Zorunlu Göçün Ardından Bir İnsanın Değişiminin Romanı

Maryam Madjidi’nin Marx ve Oyuncak Bebek adlı romanı, zorunlu bir göçün ardından bir insanın değişimine tanıklık etmek, psikolojisini okumak ve insanın kendisine yabancılaşması üzerine düşünmek isteyenler için önemli bir roman. Sedat Palut yazdı.

Zorunlu Göçün Ardından Bir İnsanın Değişiminin Romanı

Aylar önce “Arşivden Sonra” adlı program kapsamında Yunan tarihçi Stavros Anestidis Türkiye’ye gelmiş ve nüfus mübadelesi sonrasında hem Türkiye hem de Yunanistan’daki göçmenlerin hikâyelerini paylaşmıştı dinleyicilerle. Mübadele ile binlerce Rum asırlarca kök saldıkları bu topraklardan gönderilmiş ve Yunanistan’daki Türklerle yer değiştirmişlerdi. Anestidis, Yunanistan’a giden Rumların sosyo-ekonomik sıkıntılar yaşamakla birlikte Türk gibi algılandığını ve toplumdan dışlandığını paylaştı. Hatta yıllar sonra Anadolu’ya ata topraklarını ziyarete gelen bir Rum’un anılarını aktardı. Hikâyede iki komşumuz var. Birisi Türk diğeri Rum. Türk olan, komşusu Rum’dan iş için bir kürek alıyor; fakat nüfus mübadelesi gerçekleştiği için Türk küreğin parasını ödeyemiyor. Ama küreğin parasını da saklamış. Rum yıllar sonra ziyarete geldiğinde Türk küreğin parasını vermeye çalışıyor ama komşusu almıyor. Türk, en sonunda “Bu bizim dinimizde helal olmaz,” diyor. Rum da “Helal olsun komşu,” diyor.

Basit gibi görünen bu hikâye iki derin dostluğun hayata yansımasıdır aslında. Zira insan kendi ülkesini terk ettiğinde ve terk etmek zorunda olduğunda yaşadıklarını ve hikâyelerini de yanında götürüyor. Aklının bir köşesi hep geçmişte kalıyor. Günlük hayatın belleği geçmişin izlerini takip ediyor.

■ Yönergeler
**a)** Roman tanıtım yazısında “Maryam Madjidi’nin Marx” sözlerinden “Sedat Palut yazdı.” sözlerine kadar uzanan bölümün tamamını aynen tekrarlayın.
**b)** Roman tanıtım yazısına göre şu soruları yanıtlayın:
(i) Marx ve Oyuncak Bebek adlı romanın yazarı kimdir?
(ii) Stavros Anestidis hangi program kapsamında Türkiye’ye gelmişti?
(iii) Türk komşu, Rum komşusundan ne almıştı?
**c)** Roman tanıtım yazısını son cümlesinden itibaren sürdürün.
Bu malzeme başka bir kaynaktan alınmıştır.

Veri kümesi kayıtları

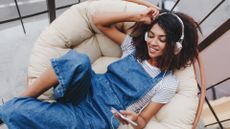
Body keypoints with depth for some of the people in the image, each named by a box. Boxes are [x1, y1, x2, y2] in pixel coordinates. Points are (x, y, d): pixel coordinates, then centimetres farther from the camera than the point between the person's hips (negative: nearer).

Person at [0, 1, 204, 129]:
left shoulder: (167, 83, -5)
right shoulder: (134, 47, 6)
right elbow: (99, 21, 4)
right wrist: (138, 17, -2)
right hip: (88, 90, 5)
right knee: (77, 60, -36)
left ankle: (18, 103, 7)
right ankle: (23, 98, -16)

■ Görev Yanıtları
**a)**
Maryam Madjidi’nin Marx ve Oyuncak Bebek adlı romanı, zorunlu bir göçün ardından bir insanın değişimine tanıklık etmek, psikolojisini okumak ve insanın kendisine yabancılaşması üzerine düşünmek isteyenler için önemli bir roman. Sedat Palut yazdı.

**b)**
(i) Maryam Madjidi
(ii) “Arşivden Sonra” programı
(iii) Bir kürek

**c)**
Yakın zamanda bu düşünceleri bana hatırlatan bir roman okudum. Romanın adı Marx ve Oyuncak Bebek. Profil Yayınları’ndan çıkan bu otobiyografik romanı İranlı yazar Maryam Madjidi yazmış. Fransızca yazılan bu ilk roman prestijli ödüllerden Goncourt ödülünü almış.

İran devrimi ve sonrası

Kahramanımız daha annesinin karnındayken İran devrimine tanık oluyor ve olaylar bunun arkasından başlıyor. Komünist olan annesi eylemlerde yer alıyor, Meryem’in. Babasının yanına annesi ile yedi yıl sonra göç etmek zorunda kalacaklar. Fakat bu süre içinde değişen toplum ve siyaset şartlarına annesi ile birlikte ayak uydurmakta güçlük çekiyor Meryem. Besiç yani toplum polisleri ile sık sık yüzleşmek zorunda kalıyor kahramanımız. Sokak ortasında erkek akrabası ile konuştuğu için gözaltına alınıyor ve onun akrabası olduğunu ispatlamak için saatlerce sorguya çekiliyor. Başörtüsü zorunluluğuyla arkadaşlarında, kendisinde ve ailesindeki değişimi gözler önüne seriyor. Erkek egemen bakışın gittikçe belirginleşmesini, sosyal yaşamı ve kadınların geri plan itilmesini biraz da feminist gözlerle değerlendiriyor yazar. Bunları yaparken devrim öncesi aktif bir eğlence hayatı yaşayan gençlerin bu süreci devam ettirebilmek için nasıl hileler kurduklarını da canlı ve gerçekçi bir dille anlatıyor.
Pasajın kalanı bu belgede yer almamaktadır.